Crooked Oak’s spirits don’t fit these traditional molds. Their gin is aged in barrels. Not just any old barrels; they’re thoughtfully curated, with the end product—a truly unique flavor profile—in mind. Sourced from Mexico, the tequila barrel used to age their tequila variety for eight to 12 weeks gives the gin a hint of agave sweetness that pairs well with its natural botanicals. The result: after the initial wave of citrus hits your palate, an earthy, spice taste emerges. “Here’s where we set ourselves apart,” said Melissa. “Resting our gin in a tequila barrel brings forth the citrus notes, versus standard juniper-heavy varieties.”
Their first release, a red wine barrel-rested vodka, features a unique pink hue. But, don’t be fooled by the color—this isn’t a rosé, and it’s not sweet whatsoever. Instead, the spirit has hints of grape tannin and oak, and brings a solid splash of color and flavor to a vodka cocktail—but drinks well neat, too. Each barrel yields 200 bottles of product, and the team buys four barrels at a time. That means limited batches for each release, adding to the exclusivity of each bottle they produce.
While barrel-aging gives Crooked Oak’s line unique flavor, it isn’t the only thing special about these sprits. The Mamarys do everything on site—ferment, distill, age, and bottle. Licensed as a “farmer distillery,” they use locally grown products whenever possible. And, as a small, family-owned operation competing with giant distilleries at home and abroad, they’re doing more than just putting the product on a shelf for curious consumers—they’re giving you the opportunity to try it yourself.
Melissa’s days are spent bringing the product on the road, touring local liquor stores and restaurants for tastings, and to converse with customers one on one. “At tastings, so many people tell me, ‘I don’t like gin,’” she said. “But, I encourage them to taste it anyway. And, the reactions have been great, even from those who were hesitant at first.”
For naysayers, Melissa brings lemon and rosemary to add a zesty, fragrant twist to a standard gin and tonic. And, it works. “It helps bring forward citrus taste, rather than being just juniper-forward,” she said. “People love it.”
But, tonic isn’t required for Crooked Oak’s gin or vodka to carry their weight; it’s a stellar drink to enjoy neat, a change from how drinkers normally approach the spirit. “Gin is called a sauce; you don’t eat tomato sauce without pasta, so you don’t drink gin without a mixer,” said James. “But, Crooked Oak is good on its own.”
As they prepare to open the tasting room this spring (it’s open by appointment only for now), the Mamarys continue to spread the word about their gin, and search for new, unique flavors to bring to their drinkers, especially those who have previously sworn off the spirit.
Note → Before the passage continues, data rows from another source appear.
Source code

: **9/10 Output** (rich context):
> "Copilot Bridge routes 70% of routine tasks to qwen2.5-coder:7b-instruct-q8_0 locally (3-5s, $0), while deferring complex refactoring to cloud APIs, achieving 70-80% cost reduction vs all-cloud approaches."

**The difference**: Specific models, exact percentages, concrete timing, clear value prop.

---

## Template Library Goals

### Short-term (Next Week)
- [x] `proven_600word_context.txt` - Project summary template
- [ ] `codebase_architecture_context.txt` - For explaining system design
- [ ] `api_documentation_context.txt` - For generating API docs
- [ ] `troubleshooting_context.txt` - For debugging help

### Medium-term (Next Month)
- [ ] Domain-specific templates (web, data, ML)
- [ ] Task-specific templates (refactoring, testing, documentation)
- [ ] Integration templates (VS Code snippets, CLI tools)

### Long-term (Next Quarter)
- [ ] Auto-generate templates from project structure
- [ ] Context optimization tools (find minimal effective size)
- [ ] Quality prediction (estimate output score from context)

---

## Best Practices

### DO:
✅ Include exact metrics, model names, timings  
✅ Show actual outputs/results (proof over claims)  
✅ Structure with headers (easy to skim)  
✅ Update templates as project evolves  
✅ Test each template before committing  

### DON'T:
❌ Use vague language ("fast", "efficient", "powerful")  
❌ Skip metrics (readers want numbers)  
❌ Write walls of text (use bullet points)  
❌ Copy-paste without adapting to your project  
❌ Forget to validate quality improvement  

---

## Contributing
“Our gin is a true example of a craft spirit, with simple ingredients and a complex flavor profile,” said Melissa. That profile is echoed in their name, Crooked Oak. Oak is the base of the barrels where spirits are aged, and the barrels come from around the world, leading to the idea of a very crooked, but delicious, end result.
“It’s all a little crooked, you know? How we got here, how we source the barrels, how we make our product. It’s off the beaten path. Just like our gin.”